O.K., so the grace of God awakened and sustained a joy in them that liberated their hearts from selfish dependence on what they had formerly believed only money and physical comfort could achieve. But joy in what? In whom?

 

Perhaps God had a struck a secret deal with the Macedonians, making a behind-the-scenes promise that if they would provide other Christians with this stunning example of generosity he would deliver them from their affliction and bless them with riches untold. Only the most cynical or uninformed would offer such a ridiculous and unbiblical theory. The whole point of the passage is not that financial blessing had resulted in their joy but that their joy in something other than money had issued in a financial blessing . . . for others!

 

So what is it that accounts for this joy? I can only surmise from the rest of God’s Word that grace had drawn them to the well of eternal life and had given them to drink of the ever-refreshing, soul-satisfying water that is Jesus Christ.

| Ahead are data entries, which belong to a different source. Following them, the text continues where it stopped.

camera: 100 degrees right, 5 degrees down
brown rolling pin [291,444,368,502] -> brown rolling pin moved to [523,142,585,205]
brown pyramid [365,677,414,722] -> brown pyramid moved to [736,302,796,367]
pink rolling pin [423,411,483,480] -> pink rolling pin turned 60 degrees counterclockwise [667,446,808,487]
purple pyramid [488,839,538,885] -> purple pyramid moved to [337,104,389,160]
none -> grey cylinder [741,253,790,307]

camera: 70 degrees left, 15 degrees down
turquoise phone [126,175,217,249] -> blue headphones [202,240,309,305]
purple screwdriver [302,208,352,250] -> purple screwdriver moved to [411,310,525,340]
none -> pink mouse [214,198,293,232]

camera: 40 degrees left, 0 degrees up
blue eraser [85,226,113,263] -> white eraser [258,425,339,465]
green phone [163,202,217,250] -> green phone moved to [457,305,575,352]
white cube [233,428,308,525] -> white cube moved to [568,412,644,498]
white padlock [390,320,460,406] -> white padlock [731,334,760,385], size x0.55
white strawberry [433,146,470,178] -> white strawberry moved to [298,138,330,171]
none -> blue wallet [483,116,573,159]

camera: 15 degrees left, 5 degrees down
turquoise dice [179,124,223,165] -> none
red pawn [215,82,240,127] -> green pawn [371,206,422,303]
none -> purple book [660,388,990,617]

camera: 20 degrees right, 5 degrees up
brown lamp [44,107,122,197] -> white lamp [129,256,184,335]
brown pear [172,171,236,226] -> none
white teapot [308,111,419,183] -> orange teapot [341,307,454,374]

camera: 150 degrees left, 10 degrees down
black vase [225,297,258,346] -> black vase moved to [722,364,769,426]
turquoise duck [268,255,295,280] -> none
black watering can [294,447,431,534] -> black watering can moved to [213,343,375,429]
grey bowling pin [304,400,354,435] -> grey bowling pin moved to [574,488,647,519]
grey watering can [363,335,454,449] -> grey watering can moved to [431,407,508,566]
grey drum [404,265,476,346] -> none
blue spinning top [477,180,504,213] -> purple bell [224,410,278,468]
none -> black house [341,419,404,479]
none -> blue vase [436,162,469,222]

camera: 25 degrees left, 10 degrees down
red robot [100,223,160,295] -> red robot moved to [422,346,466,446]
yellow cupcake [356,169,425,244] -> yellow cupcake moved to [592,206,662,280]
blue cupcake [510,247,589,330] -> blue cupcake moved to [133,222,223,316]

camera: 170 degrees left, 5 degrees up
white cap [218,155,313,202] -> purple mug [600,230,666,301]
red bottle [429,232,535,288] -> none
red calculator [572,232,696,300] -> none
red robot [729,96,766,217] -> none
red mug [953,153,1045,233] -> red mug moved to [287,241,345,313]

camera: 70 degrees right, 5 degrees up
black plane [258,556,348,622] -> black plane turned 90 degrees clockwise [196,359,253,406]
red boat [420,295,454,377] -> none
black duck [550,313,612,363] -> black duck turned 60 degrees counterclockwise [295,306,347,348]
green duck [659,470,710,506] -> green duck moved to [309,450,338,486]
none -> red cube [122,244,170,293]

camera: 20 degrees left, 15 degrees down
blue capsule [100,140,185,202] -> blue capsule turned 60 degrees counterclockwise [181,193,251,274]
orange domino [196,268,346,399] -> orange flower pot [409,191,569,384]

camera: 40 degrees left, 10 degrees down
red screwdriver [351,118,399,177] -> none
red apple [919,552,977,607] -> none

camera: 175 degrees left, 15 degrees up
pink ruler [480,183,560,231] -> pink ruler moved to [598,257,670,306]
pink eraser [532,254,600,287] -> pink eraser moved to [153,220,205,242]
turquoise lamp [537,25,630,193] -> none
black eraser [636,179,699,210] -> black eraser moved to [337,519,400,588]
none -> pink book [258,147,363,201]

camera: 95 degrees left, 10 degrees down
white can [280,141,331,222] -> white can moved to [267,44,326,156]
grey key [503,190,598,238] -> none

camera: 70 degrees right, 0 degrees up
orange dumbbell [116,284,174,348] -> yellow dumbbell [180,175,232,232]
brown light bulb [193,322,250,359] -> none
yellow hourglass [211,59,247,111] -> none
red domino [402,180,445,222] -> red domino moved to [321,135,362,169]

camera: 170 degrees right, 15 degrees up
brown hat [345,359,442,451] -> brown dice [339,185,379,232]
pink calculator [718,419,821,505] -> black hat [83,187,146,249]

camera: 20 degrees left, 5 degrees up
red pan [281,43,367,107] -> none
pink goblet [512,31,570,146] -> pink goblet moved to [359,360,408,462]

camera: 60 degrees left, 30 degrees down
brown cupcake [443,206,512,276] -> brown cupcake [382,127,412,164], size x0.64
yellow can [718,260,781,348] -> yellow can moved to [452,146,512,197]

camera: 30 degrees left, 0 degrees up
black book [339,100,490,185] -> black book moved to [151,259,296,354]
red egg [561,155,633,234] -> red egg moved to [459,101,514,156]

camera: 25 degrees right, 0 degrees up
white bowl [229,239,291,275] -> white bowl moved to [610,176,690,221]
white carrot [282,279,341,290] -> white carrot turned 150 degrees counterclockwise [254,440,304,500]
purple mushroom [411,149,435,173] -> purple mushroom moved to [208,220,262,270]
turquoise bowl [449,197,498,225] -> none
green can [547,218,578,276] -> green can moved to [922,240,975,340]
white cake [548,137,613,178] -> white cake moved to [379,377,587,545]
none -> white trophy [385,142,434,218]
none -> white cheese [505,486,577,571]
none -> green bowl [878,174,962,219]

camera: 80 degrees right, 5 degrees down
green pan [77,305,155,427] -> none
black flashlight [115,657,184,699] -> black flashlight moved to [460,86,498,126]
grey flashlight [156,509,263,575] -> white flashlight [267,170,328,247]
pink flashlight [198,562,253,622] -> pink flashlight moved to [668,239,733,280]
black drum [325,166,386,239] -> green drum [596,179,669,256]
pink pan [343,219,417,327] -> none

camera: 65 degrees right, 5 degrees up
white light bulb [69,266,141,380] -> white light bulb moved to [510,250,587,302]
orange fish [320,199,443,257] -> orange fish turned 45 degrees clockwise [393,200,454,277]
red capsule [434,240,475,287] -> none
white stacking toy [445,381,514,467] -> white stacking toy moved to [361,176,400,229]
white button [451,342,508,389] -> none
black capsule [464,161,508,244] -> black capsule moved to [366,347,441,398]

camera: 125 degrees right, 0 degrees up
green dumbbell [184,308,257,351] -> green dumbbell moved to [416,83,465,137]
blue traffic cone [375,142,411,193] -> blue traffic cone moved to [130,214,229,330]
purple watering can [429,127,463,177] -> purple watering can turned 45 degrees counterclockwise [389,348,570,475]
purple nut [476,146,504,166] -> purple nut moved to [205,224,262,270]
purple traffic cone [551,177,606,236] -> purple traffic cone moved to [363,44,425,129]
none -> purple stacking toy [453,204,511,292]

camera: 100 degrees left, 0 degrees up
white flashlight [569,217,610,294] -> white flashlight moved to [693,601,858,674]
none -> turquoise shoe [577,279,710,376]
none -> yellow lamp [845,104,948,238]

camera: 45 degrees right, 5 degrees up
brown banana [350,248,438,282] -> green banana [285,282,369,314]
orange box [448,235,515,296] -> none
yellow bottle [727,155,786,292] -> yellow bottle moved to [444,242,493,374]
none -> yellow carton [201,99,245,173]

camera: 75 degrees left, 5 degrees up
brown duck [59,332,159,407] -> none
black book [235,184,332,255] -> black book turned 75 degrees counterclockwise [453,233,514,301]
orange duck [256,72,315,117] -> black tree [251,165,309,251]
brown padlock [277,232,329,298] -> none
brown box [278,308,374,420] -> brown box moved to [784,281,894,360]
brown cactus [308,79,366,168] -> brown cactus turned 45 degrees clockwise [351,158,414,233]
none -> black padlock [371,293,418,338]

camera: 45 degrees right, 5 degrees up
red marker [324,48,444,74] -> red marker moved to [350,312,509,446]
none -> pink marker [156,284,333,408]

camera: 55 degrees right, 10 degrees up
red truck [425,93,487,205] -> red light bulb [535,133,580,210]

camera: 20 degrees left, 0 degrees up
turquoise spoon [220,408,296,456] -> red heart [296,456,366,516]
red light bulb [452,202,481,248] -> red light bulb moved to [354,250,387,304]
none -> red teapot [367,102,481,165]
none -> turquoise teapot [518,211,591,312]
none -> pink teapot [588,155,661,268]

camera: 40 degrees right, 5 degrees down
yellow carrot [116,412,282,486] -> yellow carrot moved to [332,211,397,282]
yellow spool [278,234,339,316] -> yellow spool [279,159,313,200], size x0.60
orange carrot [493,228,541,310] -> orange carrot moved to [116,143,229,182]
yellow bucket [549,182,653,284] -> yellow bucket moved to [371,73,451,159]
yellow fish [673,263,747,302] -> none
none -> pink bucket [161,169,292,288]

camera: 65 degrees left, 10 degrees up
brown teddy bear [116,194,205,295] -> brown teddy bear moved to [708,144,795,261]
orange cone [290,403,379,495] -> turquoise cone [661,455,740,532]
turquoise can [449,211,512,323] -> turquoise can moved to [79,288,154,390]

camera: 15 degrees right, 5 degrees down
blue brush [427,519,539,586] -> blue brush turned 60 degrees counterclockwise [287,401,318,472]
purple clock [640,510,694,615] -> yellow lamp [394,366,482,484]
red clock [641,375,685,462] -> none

To use the words of the psalmist, “You have put more joy in my heart than they have when their grain and wine abound” (Psalm 4:7).

 

Money had made its promises to the Macedonians, and it all seemed so reasonable, so right. It had assured them that if they would give their hearts to what it could provide, and consider all the discomfort and inconvenience and anxiety from which it could protect them, unbroken happiness would inevitably follow. That’s the principle that drives our society and undergirds every commercial advertisement.

 

But they said, No. This wasn’t because of some inherent virtue in poverty or, worse still, a perverted attraction to pain and distress. It was because grace had opened their eyes to the splendor of Jesus! Grace had imparted a taste for the sweetness of the Son of God! The alluring aroma of money and safety was replaced by the superior fragrance of knowing Christ Jesus as Lord!

 

Grace had done its work in them, even as it had in those believers who “joyfully accepted the plundering” of their property, knowing that they “had a better possession and an abiding one” (Hebrews 10:34). Joy germinated in the soil of knowledge and trust. Grace made known the incomparable beauty of seeing God in Christ and the grip of greed was broken.

 

Some (many?) of you reading this are even now suffering as did, or even worse than, the Macedonians. Perhaps it has caused you to conclude that grace has lifted or is absent altogether. The more the affliction, the less the grace, right? Paul would have us think otherwise. Financial lack and the affliction it brings is not necessarily a sign of divine displeasure. It may well be a divinely orchestrated platform for the dispersal of extraordinary mercy from God and equally extraordinary and fearless generosity from you and me.

 

I stand reproved. That’s what the inspired Word can do. But thanks be to God that it doesn’t leave me there. I’m alerted to the dry and “broken cisterns” on which I’ve foolishly relied so that I might be directed to God, “the fountain of living waters” (Jer. 2:13). Grace rebukes my carnal trust in riches and leads me to the one in whose presence is “fullness of joy,” at whose right hand are “pleasures forevermore” (Ps. 16:11).